Complexities of Data These all show the same data at different levels of processing.
Making data permanently available Three areas: 1.Defining what is to be kept: encapsulation 2.Ensuring that it is described effectively: metadata 3.Identifying who is responsible for the data management: trusted repository
Encapsulation A method of identifying a fixed collection of meaningful data so that it can be preserved as a clearly defined unchanging entity. Datasets which are still growing Versions of datasets Format translations
Metadata Needs to be created to ensure that the data is usable now and over the long term. Semantic encapsulation is important as this is likely to be used in citation.
Trusted repository To ensure that the data is available over the long term, the Data Centre needs to be on a secure footing and well managed.
Quality Control Usability of the dataset. This is one of the roles of the Data Centres. Usefulness of the dataset. This is the role of domain experts.

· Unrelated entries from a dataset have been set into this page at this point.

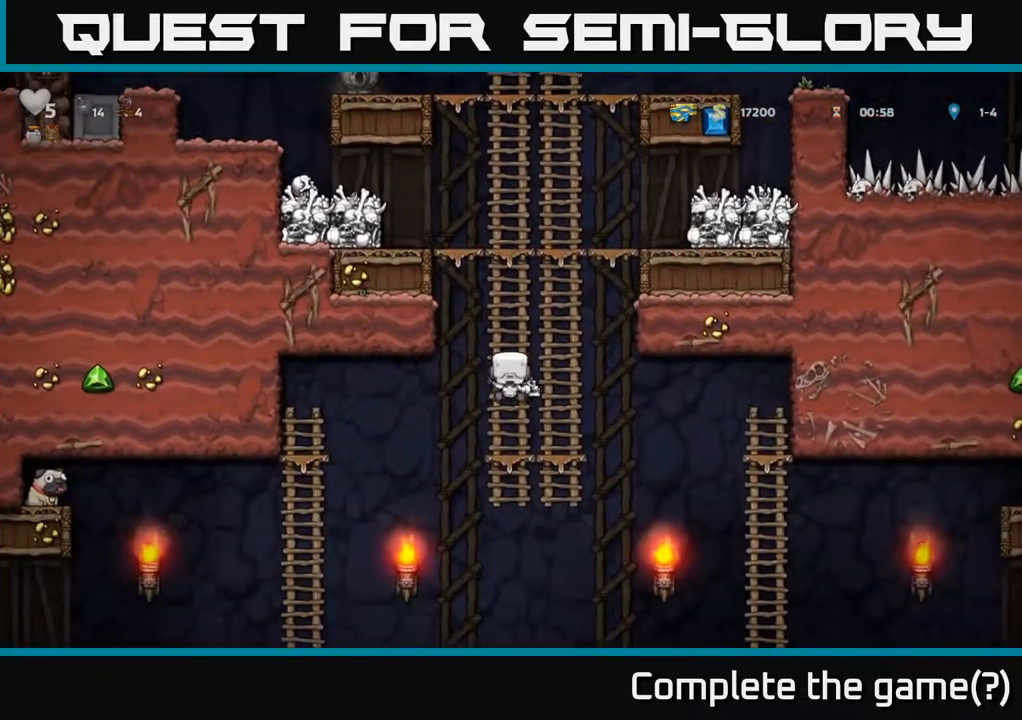
{"buttons": ["DPAD_RIGHT"], "left_stick": "center", "right_stick": "center", "events": [[83, "A", "up"], [117, "DPAD_DOWN", "up"], [200, "DPAD_UP", "down"], [283, "DPAD_UP", "up"], [317, "DPAD_DOWN", "down"], [367, "A", "down"], [450, "DPAD_RIGHT", "down"], [467, "A", "up"], [500, "DPAD_DOWN", "up"]]}
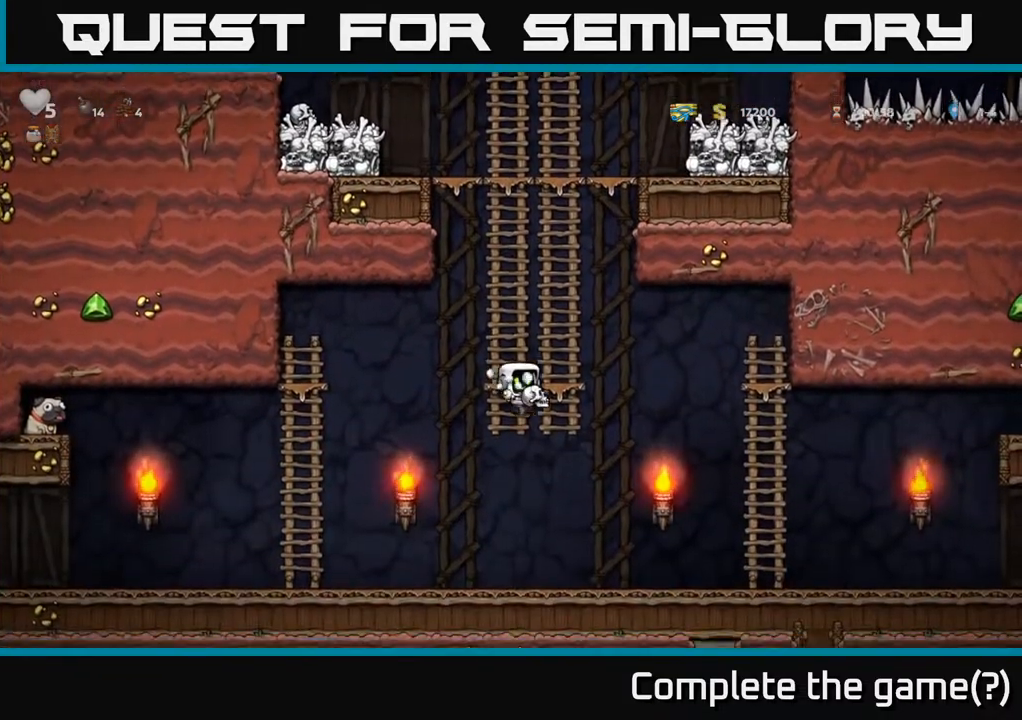
{"buttons": ["DPAD_RIGHT"], "left_stick": "center", "right_stick": "center", "events": []}
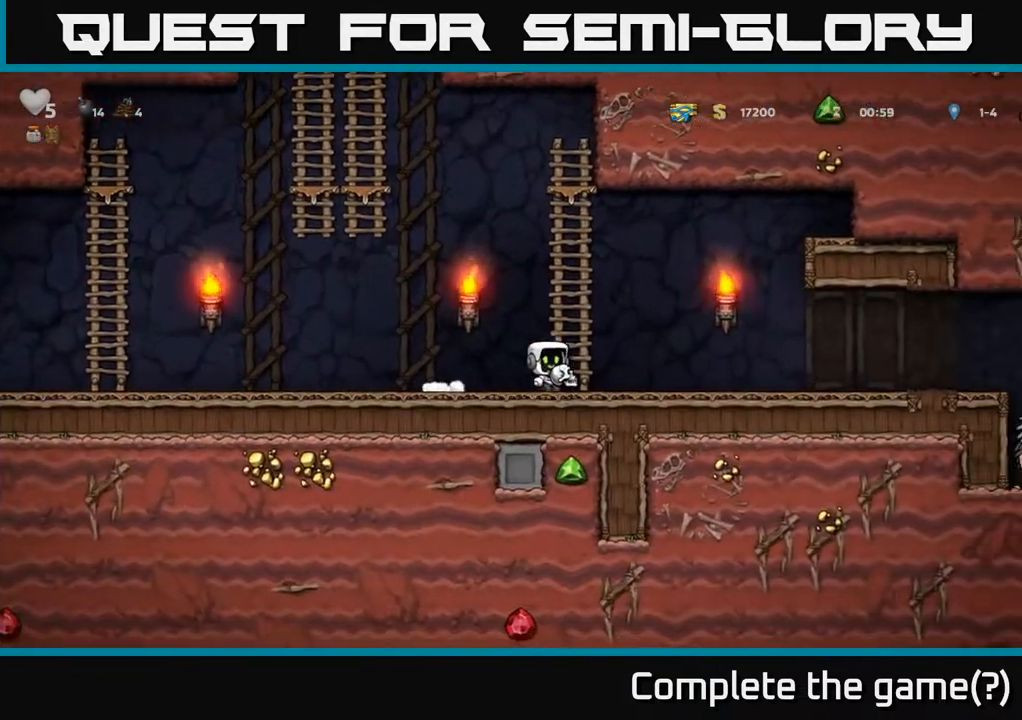
{"buttons": [], "left_stick": "center", "right_stick": "center", "events": [[150, "DPAD_RIGHT", "up"], [183, "DPAD_LEFT", "down"], [433, "DPAD_LEFT", "up"]]}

User requirements for citation 1.Need for an unambiguous reference to a well defined permanent entity 2.This reference/citation needs to be understandable for humans 3.Author and publication year, or equivalents, are important 4.An unambiguous data reference, in this area includes the activity or tool which produced the data 5.Source of the data (i.e. the repository) may be as important as the producer and needs to be unambiguous
Requirements from data producers 1.Traceable to the data provider/producer 2.Usable for usage metrics 3.To be recognised as intellectually equivalent to academic papers 4.Able to be used to search for papers citing data
Citation format Author, title, [medium], publisher, publication date, identifier, feature, [access date, available at] Natural Environment Research Council, Mesosphere- Stratosphere-Troposphere Radar Facility at Aberystwyth, [Internet]. British Atmospheric Data Centre (BADC), 1990- urn badc.nerc.ac.uk/data/mst/v3/upd15032006, feature 200409031205 [http://featuretype.registry/VerticalProfile] [cited 2006 Apr 25. Available from http://badc.nerc.ac.uk/data/mst.]

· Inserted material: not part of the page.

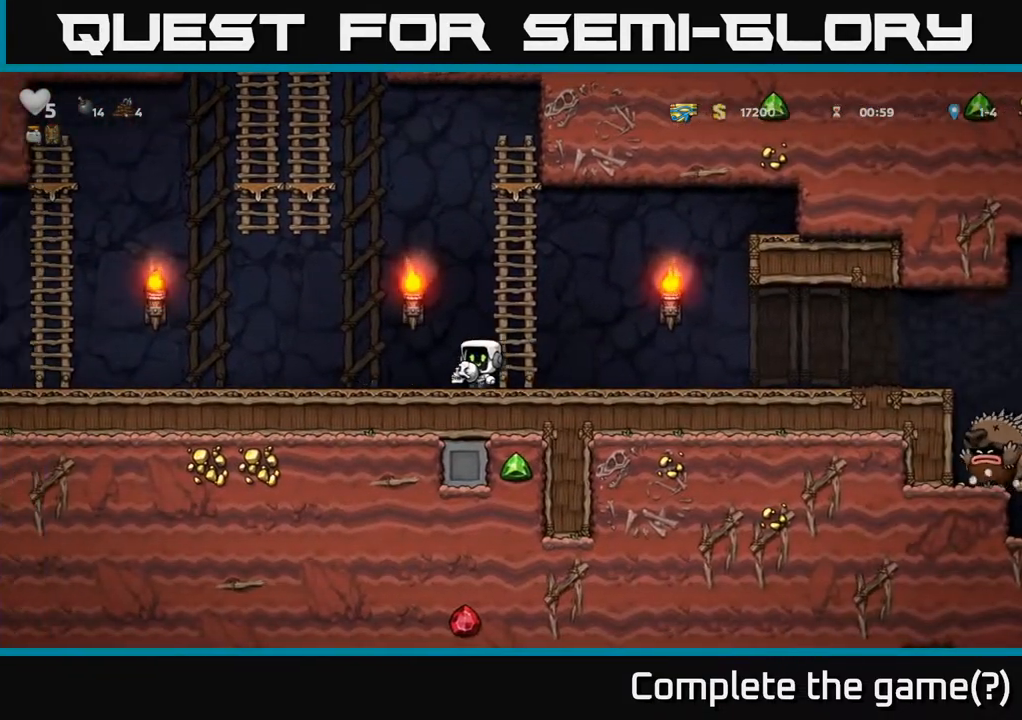
{"buttons": [], "left_stick": "center", "right_stick": "center", "events": [[117, "DPAD_RIGHT", "down"], [233, "DPAD_RIGHT", "up"]]}
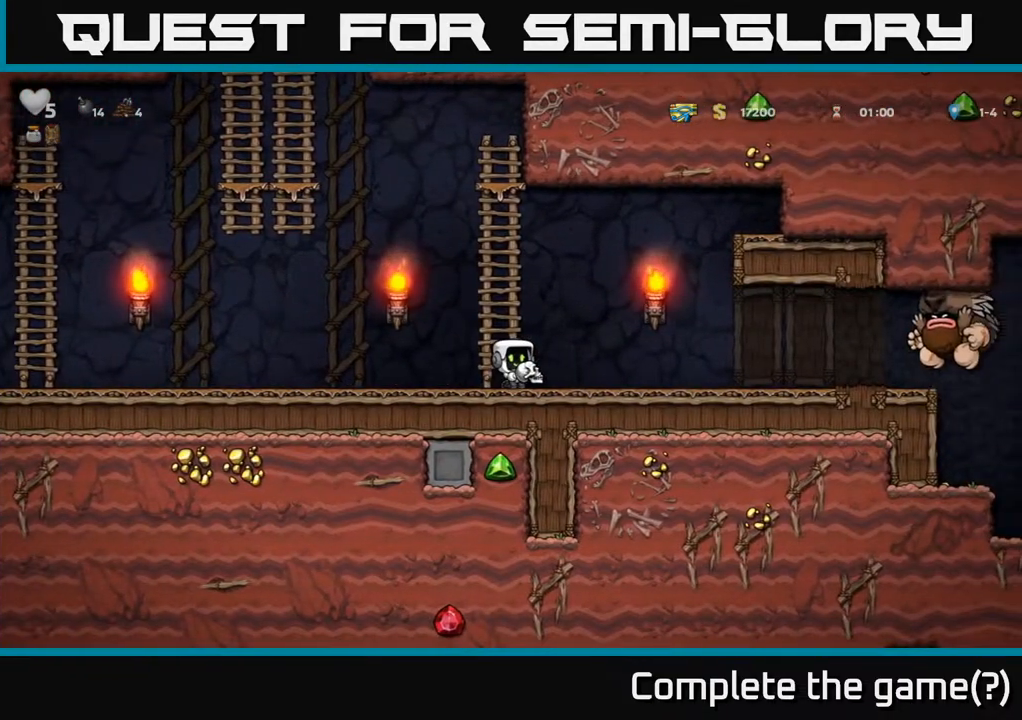
{"buttons": ["DPAD_LEFT"], "left_stick": "center", "right_stick": "center", "events": [[200, "DPAD_RIGHT", "down"], [250, "X", "down"], [317, "DPAD_RIGHT", "up"], [333, "DPAD_LEFT", "down"], [333, "X", "up"]]}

Issues for consideration The ability to cite data is strongly linked to the definition of the data. Dynamic datasets pose additional issues for long- term accessibility. Versioning of the data and the processing/analysing software are big issues to resolve. Peer review of the data is important. Identification of datasets where a facility may provide data from a set of instruments is a complex decision.